▶ **Spatial grounding data**:

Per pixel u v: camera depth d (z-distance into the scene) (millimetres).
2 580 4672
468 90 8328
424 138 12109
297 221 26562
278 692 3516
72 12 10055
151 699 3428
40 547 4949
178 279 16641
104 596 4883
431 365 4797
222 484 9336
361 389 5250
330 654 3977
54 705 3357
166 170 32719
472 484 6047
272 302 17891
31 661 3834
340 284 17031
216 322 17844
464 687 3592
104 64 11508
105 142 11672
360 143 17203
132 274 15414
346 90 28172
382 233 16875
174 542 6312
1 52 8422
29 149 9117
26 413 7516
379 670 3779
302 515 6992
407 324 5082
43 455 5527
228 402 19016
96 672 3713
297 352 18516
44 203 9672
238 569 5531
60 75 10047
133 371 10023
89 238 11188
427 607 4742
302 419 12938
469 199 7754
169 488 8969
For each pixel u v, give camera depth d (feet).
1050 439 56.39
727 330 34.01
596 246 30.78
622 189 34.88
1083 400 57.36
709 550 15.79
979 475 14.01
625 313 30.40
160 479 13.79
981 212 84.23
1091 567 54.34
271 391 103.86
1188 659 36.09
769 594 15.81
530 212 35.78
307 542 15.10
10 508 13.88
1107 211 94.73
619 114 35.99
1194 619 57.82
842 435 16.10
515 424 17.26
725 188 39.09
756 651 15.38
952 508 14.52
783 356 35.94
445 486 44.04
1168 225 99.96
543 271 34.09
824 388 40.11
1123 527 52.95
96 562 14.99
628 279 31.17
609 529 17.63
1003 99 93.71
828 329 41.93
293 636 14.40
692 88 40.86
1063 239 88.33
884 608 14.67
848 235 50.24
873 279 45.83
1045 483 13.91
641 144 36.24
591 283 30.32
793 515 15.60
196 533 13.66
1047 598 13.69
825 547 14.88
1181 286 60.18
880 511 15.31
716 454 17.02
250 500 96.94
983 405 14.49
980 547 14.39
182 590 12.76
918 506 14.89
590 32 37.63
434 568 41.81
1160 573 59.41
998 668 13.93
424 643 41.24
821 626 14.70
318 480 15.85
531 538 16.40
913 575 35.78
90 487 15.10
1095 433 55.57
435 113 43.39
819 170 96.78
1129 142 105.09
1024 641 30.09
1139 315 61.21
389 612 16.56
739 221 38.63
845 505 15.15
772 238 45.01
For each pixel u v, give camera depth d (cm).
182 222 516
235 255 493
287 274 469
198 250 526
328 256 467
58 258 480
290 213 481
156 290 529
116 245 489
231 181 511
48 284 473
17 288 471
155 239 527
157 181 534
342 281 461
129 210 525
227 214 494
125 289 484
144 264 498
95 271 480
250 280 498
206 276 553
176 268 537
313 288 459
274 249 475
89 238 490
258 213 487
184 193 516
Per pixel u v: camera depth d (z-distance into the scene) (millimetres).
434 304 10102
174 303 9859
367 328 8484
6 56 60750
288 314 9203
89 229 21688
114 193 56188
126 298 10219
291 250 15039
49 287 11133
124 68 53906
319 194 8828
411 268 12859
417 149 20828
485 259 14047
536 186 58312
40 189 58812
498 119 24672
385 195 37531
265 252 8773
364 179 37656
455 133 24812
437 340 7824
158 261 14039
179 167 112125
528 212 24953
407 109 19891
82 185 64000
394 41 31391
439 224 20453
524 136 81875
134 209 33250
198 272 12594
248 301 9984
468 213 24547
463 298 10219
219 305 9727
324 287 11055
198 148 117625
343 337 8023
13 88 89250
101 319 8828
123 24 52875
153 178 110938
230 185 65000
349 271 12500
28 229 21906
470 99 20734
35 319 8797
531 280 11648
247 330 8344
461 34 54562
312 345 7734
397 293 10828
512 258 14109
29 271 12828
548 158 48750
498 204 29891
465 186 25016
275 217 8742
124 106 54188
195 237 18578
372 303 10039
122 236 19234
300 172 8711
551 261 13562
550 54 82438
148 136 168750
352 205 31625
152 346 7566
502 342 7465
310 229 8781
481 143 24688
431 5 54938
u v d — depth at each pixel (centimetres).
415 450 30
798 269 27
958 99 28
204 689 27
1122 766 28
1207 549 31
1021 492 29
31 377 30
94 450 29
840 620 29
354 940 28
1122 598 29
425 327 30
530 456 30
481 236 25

▶ **What is expected**:
From the line with "313 288 459" through the last line of the records, set down every line exactly as written and leave out all others.

▶ **Answer below**:
313 288 459
274 249 475
89 238 490
258 213 487
184 193 516
Per pixel u v: camera depth d (z-distance into the scene) (millimetres).
434 304 10102
174 303 9859
367 328 8484
6 56 60750
288 314 9203
89 229 21688
114 193 56188
126 298 10219
291 250 15039
49 287 11133
124 68 53906
319 194 8828
411 268 12859
417 149 20828
485 259 14047
536 186 58312
40 189 58812
498 119 24672
385 195 37531
265 252 8773
364 179 37656
455 133 24812
437 340 7824
158 261 14039
179 167 112125
528 212 24953
407 109 19891
82 185 64000
394 41 31391
439 224 20453
524 136 81875
134 209 33250
198 272 12594
248 301 9984
468 213 24547
463 298 10219
219 305 9727
324 287 11055
198 148 117625
343 337 8023
13 88 89250
101 319 8828
123 24 52875
153 178 110938
230 185 65000
349 271 12500
28 229 21906
470 99 20734
35 319 8797
531 280 11648
247 330 8344
461 34 54562
312 345 7734
397 293 10828
512 258 14109
29 271 12828
548 158 48750
498 204 29891
465 186 25016
275 217 8742
124 106 54188
195 237 18578
372 303 10039
122 236 19234
300 172 8711
551 261 13562
550 54 82438
148 136 168750
352 205 31625
152 346 7566
502 342 7465
310 229 8781
481 143 24688
431 5 54938
u v d — depth at each pixel (centimetres).
415 450 30
798 269 27
958 99 28
204 689 27
1122 766 28
1207 549 31
1021 492 29
31 377 30
94 450 29
840 620 29
354 940 28
1122 598 29
425 327 30
530 456 30
481 236 25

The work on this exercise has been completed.